:: ИСХОДНЫЙ ТЕКСТ ::

Планируя варианты диверсий, западные политики рассчитывали на ликование в рядах побежденных либерализмом восточных народов и на восторженный прием победителей. Им мерещилось, что уход из жизни командной экономики высвободит колоссальные инновационные силы и ускорит формирование институтов нового образца. При этом мощные эволюционные силы должны были, по мнению В.Цапфа, обеспечить быстрый экономический рост. «Через шесть лет после этих драматических событий, - пишет он в своей статье, - мы видим, что трансформации не только гораздо болезненней ожидавшихся, но и что иногда они вообще под вопросом. Провалы модернизации описаны во многих работах по теории модернизации и хорошо документированы историческим материалом 19 в., особенно в Латинской Америке. Но в отношении трансформации посткоммунистических обществ едва ли кто-то рассчитывал на провалы, порой грозящие существованию и государств, и наций».

:::
:: СПИСОК ЗАПИСЕЙ ::

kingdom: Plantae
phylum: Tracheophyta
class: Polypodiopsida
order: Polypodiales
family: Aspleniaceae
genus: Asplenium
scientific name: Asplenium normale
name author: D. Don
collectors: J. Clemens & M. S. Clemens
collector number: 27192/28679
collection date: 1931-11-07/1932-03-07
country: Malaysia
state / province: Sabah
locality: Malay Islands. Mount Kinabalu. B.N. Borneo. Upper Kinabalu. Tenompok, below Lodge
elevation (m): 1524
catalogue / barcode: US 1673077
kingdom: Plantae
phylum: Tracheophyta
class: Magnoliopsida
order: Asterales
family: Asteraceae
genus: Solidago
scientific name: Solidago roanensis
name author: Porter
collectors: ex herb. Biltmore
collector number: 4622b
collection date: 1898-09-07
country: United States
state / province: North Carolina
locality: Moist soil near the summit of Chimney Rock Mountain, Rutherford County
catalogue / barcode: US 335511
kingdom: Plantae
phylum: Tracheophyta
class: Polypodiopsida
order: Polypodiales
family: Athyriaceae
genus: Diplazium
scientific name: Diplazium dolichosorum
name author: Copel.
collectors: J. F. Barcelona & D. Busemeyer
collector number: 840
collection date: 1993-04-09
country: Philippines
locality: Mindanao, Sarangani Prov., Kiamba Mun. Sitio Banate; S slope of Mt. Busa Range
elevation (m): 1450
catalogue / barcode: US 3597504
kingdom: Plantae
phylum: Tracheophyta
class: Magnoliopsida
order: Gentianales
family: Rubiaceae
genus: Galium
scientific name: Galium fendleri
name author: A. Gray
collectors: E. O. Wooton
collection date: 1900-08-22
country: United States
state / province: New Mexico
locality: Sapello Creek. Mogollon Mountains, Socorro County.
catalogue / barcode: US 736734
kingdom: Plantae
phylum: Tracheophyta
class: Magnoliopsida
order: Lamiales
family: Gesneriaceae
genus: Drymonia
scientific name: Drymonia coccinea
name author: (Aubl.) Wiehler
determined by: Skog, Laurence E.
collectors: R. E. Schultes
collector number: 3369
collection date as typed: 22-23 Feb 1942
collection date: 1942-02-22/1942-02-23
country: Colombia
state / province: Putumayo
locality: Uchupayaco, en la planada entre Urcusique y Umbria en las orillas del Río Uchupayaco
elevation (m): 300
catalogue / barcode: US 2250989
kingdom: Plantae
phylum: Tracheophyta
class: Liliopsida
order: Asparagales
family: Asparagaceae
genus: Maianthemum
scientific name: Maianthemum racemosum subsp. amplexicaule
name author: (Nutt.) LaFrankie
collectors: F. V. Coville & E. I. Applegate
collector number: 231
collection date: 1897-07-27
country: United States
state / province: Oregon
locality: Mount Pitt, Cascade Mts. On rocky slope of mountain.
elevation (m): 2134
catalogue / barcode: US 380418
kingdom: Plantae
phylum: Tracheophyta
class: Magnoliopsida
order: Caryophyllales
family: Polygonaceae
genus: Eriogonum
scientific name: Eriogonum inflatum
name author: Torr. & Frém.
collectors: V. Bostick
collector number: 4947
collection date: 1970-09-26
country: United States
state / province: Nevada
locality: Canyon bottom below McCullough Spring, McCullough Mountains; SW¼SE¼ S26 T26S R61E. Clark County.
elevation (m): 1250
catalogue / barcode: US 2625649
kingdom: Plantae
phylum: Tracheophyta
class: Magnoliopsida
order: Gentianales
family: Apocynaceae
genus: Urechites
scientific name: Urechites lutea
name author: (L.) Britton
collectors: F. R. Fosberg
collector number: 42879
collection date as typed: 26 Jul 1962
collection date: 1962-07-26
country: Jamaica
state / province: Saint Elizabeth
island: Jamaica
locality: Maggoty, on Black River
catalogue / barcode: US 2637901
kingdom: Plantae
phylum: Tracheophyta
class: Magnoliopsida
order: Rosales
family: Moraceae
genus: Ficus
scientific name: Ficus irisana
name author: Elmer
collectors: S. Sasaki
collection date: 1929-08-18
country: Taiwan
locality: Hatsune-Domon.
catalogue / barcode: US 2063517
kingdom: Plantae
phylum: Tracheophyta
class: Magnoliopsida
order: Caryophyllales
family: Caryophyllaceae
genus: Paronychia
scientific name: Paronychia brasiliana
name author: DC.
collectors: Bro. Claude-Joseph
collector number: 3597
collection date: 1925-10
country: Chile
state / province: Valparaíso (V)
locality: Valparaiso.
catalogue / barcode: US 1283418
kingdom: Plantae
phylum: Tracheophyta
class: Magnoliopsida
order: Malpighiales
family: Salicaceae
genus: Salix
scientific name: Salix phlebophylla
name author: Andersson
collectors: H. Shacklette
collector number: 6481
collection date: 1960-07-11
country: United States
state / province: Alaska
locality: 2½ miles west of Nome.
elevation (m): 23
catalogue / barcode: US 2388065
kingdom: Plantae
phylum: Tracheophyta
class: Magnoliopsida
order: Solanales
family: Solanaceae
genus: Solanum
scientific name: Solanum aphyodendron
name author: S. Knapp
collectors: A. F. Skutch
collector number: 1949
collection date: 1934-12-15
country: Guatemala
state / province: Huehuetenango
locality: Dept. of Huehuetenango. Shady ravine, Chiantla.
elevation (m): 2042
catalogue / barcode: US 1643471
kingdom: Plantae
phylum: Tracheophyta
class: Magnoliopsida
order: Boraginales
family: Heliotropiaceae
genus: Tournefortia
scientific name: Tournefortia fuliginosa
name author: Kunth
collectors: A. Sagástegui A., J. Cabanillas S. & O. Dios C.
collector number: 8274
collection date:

:::

__ЧТО СДЕЛАТЬ__:
**1)** Изложите короче абзац текста о трансформации посткоммунистических обществ, начинающийся словами «Планируя варианты диверсий». Сохраните его основные факты.
**2)** Пожалуйста, продолжите текст о трансформации посткоммунистических обществ, начав сразу после его последней фразы.

__ОТВЕТЫ К ЗАДАНИЯМ__:
**1)** Западные политики, планируя диверсии, ждали ликования побежденных либерализмом восточных народов и восторженной встречи победителей. Они полагали, что конец командной экономики высвободит огромные инновационные силы и ускорит создание институтов нового образца. По мнению В.Цапфа, эволюционные силы должны были обеспечить быстрый экономический рост. Сам он пишет, что спустя шесть лет трансформации оказались гораздо болезненнее, чем ожидалось, а иногда и вовсе под вопросом. Провалы модернизации хорошо описаны в теории и подтверждены историей 19 в., особенно в Латинской Америке. Однако от посткоммунистических обществ едва ли кто-то ждал провалов, угрожающих существованию государств и наций.

**2)**
В чем видятся В.Цапфу ошибки, которые он предлагает учесть в очередном витке насильственной вестернизации мира? Это, во-первых, недооценка регресса в случаях создания при старом режиме средств принуждения и насилия; это, во-вторых, недооценка того факта, что инновации сопровождаются сопротивлением инерции и страха перед ними; в-третьих, это хрупкость инфраструктуры, связей капитала; и, наконец, в-четвертых, это неучтенный принцип «движущихся целей», когда трансформирующиеся общества обретают конкурентов, не оставляющих им времени на развитие – тогда отставание от передовых стран катастрофически возрастает. «Ожидания трансформирующихся обществ были слишком высоки, представления о затратах и способностях к перестройке слишком наивны, - признается В.Цапф. – Трансформация виделась как непрерывный процесс, а на практике – чередование конфликтных стадий».
Переход к «демократии» и «рынку» шел в восточных, бывших так называемых социалистических странах под надзором и при материальной поддержке держав-победительниц. С помощью американских советников планировались новые инициативы, стратегии «шоковой терапии», «большого взрыва», «программа 500 дней» и пр. В этих условиях невозможно было своевременно создать предпосылки для хозяйственных реформ, что приводило, как сетовал В.Цапф, к несоразмерной  роли государства во имя обеспечения реформ.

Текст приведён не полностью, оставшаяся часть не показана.